Speeding up Page Load with Chunking


I was doing some investigations around HTTP/2 recently and went off on a slight tangent around optimizing browser page load times. And for maybe the 3rd time in the past few years, I ended up finding flushing early with chunked encoding to be really useful. So I’m writing some of this down here in the hope that someone else finds it useful too.

Techniques

There’s a couple of related techniques that you can use with chunked encoding to help compress the waterfall and/or cut down on round trips:

  1. Fast flush of a chunk containing just the html head.
  2. Multiple flushes of the head + most important chunks of content.
  3. Flushing additional json data as a callback after the initial page has been rendered.

1 & 2 are very similar, and you can pick somewhere partway between the two (like you’ll see I’ve done in my sample).

3 is for more specific use-cases, and I haven’t really seen it used very often, but it gave a lot of benefits for me on a big js-driven SPA I worked on a few years ago.

Fast Flushing

So this can give 2 main improvements:

  1. Flushing the head early, allows the browser to parse any links in the head for css/js/fonts and start downloading and parsing them as early as possible, without having to wait for however long it takes for the server to generate the main body of the page. This can also work really well in combination with link prefetch/preconnect/dns-prefetch
  2. Get the most important content rendered earlier, rather than waiting for all data needed for the page to be collected, before responding.

Example Site

I setup a little sample page to demonstrate this. It is just a basic html page served through some custom netty code I have running on an EC2 instance which I use to insert a half second delay between flushing the first and second chunks.

The purpose is to simulate a page that is slow to generate, and show you the difference in time to the page being ‘ready’, with flushing the head early vs not.

Here’s the site with fast flushing of the head.
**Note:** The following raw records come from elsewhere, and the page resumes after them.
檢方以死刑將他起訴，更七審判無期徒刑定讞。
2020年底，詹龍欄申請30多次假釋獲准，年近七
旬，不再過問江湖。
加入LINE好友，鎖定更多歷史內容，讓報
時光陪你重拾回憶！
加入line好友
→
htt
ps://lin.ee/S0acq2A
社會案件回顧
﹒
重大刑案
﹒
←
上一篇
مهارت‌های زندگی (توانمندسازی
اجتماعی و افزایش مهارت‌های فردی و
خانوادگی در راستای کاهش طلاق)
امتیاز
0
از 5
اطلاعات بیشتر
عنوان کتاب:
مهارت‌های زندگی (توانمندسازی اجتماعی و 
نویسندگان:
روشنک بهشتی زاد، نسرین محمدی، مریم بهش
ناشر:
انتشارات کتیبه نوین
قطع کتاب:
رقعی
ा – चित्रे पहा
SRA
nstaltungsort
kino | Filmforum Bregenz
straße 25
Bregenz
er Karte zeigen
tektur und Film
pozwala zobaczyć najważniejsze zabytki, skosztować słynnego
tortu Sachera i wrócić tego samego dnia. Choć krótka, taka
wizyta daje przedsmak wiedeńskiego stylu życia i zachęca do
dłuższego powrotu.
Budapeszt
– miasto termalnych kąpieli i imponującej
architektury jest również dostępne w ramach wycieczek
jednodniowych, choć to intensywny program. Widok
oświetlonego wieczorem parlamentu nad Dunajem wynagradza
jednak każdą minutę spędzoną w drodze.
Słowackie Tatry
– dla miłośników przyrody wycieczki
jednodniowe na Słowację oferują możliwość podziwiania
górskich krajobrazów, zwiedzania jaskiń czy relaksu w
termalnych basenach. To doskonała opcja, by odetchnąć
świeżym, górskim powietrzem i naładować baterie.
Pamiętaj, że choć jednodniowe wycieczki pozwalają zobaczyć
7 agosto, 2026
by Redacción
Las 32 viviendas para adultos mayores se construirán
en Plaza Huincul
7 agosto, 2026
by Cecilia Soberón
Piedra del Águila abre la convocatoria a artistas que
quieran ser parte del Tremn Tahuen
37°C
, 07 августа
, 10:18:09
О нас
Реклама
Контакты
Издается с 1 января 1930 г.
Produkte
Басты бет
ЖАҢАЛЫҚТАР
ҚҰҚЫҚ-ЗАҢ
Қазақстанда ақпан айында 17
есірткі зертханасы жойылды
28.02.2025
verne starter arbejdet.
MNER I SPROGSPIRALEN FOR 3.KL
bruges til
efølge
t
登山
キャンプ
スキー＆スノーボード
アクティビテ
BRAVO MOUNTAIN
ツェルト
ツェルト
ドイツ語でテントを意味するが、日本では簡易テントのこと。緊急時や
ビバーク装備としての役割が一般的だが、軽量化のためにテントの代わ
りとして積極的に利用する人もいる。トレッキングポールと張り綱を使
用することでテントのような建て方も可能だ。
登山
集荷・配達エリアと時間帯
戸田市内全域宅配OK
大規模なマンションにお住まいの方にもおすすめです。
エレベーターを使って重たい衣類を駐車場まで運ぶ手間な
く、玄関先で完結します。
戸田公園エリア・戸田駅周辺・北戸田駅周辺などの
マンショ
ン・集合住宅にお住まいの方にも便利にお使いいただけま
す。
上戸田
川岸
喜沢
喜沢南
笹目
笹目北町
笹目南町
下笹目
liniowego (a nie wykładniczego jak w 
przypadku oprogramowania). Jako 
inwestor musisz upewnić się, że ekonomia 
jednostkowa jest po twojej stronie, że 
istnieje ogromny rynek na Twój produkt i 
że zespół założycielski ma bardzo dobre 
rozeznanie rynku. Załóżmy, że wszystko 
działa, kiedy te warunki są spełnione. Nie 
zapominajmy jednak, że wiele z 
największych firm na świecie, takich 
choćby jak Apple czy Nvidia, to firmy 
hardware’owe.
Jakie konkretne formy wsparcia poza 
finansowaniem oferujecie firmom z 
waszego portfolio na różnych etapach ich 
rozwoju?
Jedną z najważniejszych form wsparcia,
And here it is without flushing.

Now taking a look at the webpagetest runs for each, you can see the impact. Note that I ran these using webpagetest’s simulated “Mobile 3G” connection on Chrome, running from the US east coast to AWS on the west coast to represent a reasonably bad connection.

Results without Flushing

You can see that all the page assets don’t start to get downloaded until after the whole page has been generated by server and received by the browser. The Document Complete time was 1.943 secs: Waterfall for no flushing

Results with Fast Flushing

And now with the early flushing, we can see that most of the assets have finished downloading in the gap between the first head chunk and the rest of the body. The Document Complete time was 1.165 secs: Waterfall for fast flushed

So for this example - although admittedly tailored to demonstrate this - thats a decent 60% improvement.

References

Here’s the source, although there’s nothing much special about the code: https://github.com/kerumai/chunking

And here are some other people’s writings about this technique:

Late Flushing JSON Data

A scenario where this is useful is when you have a Single Page Application where the following sequential round trips have to occur before the page/app is ready:

  1. Browser navigates to the page, downloads and parses it.
  2. Browser downloads JS assets and processes them.
  3. JS makes XHR to get data to be rendered using JS in the page.

The purpose of this technique is to remove the additional round trip of the XHR in (3), while parallelising the browser downloading assets at the same time as the server collecting the data for the page. What you do is:

  1. Browser navigates to the page.
  2. Server flushes all of page in response except for the closing body + html tags.
  3. Browser downloads JS assets and processes them.
  4. Once server has collected more data needed for rendering in JS in the browser, it flushes it as a <script> tag which invokes the rendering function with embedded json data.
  5. This can be repeated multiple times if different datasets are going to be available at different times.
  6. And finally the server needs to flush out the closing body + html tags.

So again like for technique (1), this has the advantage of allowing the browser to start downloading assets as early as possible, and rendering the basic layout of the page, while the server is still doing the slower work of collecting all data needed. And then it also avoids an addtional round trip of having to wait for the JS to be downloaded and processed before an XHR can be made to get this from the server.

The only slightly complicated part is that you need to code to handle the race condition around whether the JS is downloaded and processed before or after the JSON data is received.

An extension of this technique was used in Facebook’s BigPipe framework.

The more widely used alternative to this technique is to render the js templates into html on the serverside, and then only hook up the JS event handlers on page load. And if you can do this, then you’re probably better off. But for situations where thats not an option, then this can be a handy tool to have available.

Conclusion

When you’re trying to eke out improvements to page load time, especially on high latency networks, then keep flushing, chunked encoding, and link prefetch in mind.

Maybe I’ll get round to writing about other improvements that you can make with HTTP/2 and SSE some time soon! Or maybe Daredevil Season 2 will be released before then and I’ll go dark for another week.